Тетка Серафима отодвинула засов и проворно отскочила к стене, заслоняясь створкой ворот. Другую створку серый поток отары с хрустом отбросил в сторону и потек к деннику. Я мигом оценил обстановку и кинулся к калитке. Но на сене, кучками раскиданном возле стен загона поскользнулся, и по полушубку затопали копыта. Через минуту овцы жевали сено, довольные и спокойные. Через образовавшийся пустой круг загона ко мне бежала тетка Серафима. Я встал, оглядывая полушубок.
— Ну что? — спросила тетка Серафима.
— Ничего. Все в порядке. Пьяных нет. Вот полушубок измазал.
— Нашел о чем заботиться. Была бы голова цела. И как мне на ум не пришло предупредить-то!
— Вперед наука, — буркнул я и пошел отпирать боковые двери. Прошел от двери к двери по кошаре и удивился: никакой подстилки.

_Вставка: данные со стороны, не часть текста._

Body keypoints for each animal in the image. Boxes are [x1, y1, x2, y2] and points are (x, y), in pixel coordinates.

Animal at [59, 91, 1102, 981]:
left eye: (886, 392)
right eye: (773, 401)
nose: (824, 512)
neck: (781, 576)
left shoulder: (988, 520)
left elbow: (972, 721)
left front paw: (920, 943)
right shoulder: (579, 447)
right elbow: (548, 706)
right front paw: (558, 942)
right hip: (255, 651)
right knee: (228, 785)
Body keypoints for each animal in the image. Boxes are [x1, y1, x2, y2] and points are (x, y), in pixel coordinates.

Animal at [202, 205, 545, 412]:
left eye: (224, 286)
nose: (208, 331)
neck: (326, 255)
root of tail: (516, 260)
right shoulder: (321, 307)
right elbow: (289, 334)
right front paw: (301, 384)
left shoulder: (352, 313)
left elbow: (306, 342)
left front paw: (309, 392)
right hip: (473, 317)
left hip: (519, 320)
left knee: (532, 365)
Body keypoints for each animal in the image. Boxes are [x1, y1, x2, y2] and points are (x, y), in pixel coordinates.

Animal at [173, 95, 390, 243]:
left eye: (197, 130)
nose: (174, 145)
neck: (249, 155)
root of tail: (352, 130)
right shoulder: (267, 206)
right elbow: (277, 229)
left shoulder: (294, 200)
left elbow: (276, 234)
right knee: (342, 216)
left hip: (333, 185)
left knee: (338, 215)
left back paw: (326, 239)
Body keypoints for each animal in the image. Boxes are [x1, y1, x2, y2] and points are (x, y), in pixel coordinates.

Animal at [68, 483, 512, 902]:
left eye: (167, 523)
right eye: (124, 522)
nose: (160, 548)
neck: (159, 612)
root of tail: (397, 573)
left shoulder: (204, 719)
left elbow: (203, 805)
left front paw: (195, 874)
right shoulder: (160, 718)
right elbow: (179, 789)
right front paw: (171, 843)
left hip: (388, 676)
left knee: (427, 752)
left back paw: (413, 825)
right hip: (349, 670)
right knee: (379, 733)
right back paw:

Овцы спали на мерзлой звонкой, как железо, земле. «Как не простывают? Хотя полушубки у них— дай бог любому!» Из закутка достал деревянную лопату, стал соскребать навоз в кучу. «Да тут всего на полчаса. Дома от одной коровы — и то дела вдвое больше. Хороша работенка: помогай, кому делать нечего». Из отгороженного угла на меня косились две большие откормленные лошади. Я узнал их: Игренька и Карюха. Наклоняясь за сеном, скрипели обротью.
В проеме двери появился отец.
— Чистить взялся? Ну, давай, давай! Я пока запрягать буду. Потом вывезем.
— Я сам запрягу, — сказал я, разгибаясь. Я боялся, как бы отец не стал перечить. Наверно, все еще злость на волчицу не прошла.
Навоз вывезли на специально вырезанную в снегу площадку, сложили аккуратно, утоптали.
— А это для чего? — спросил я. Дома навоз в огород вывозят, а весной его в землю запахивают. А здесь что с ним делать собираются?
— Печь топить. А ты не знал? Вот те раз. Приезжай летом — кизяк резать станем. А то как же. Река далеко. Сушняку не наловишь.
— Зачем ловить? Вон по горе какой сосняк стоит.
— За этот сосняк, паря, штраф платить надо. А то и за решетку попадешь. У нас тут сучья собирать — и то билет бери. Совсем обезлесели. А вот дед твой говорил — не так раньше было. По всем берегам темный лес стоял, — И, дернув поводья, проговорил: — Ну, поехали, что ли.
Подниматься надо было в гору. Но я решил, что пустые сани такому коню и рысью вымахать ничего не стоит. Распонужал так, что отец чуть было не вылетел в снег на раскате.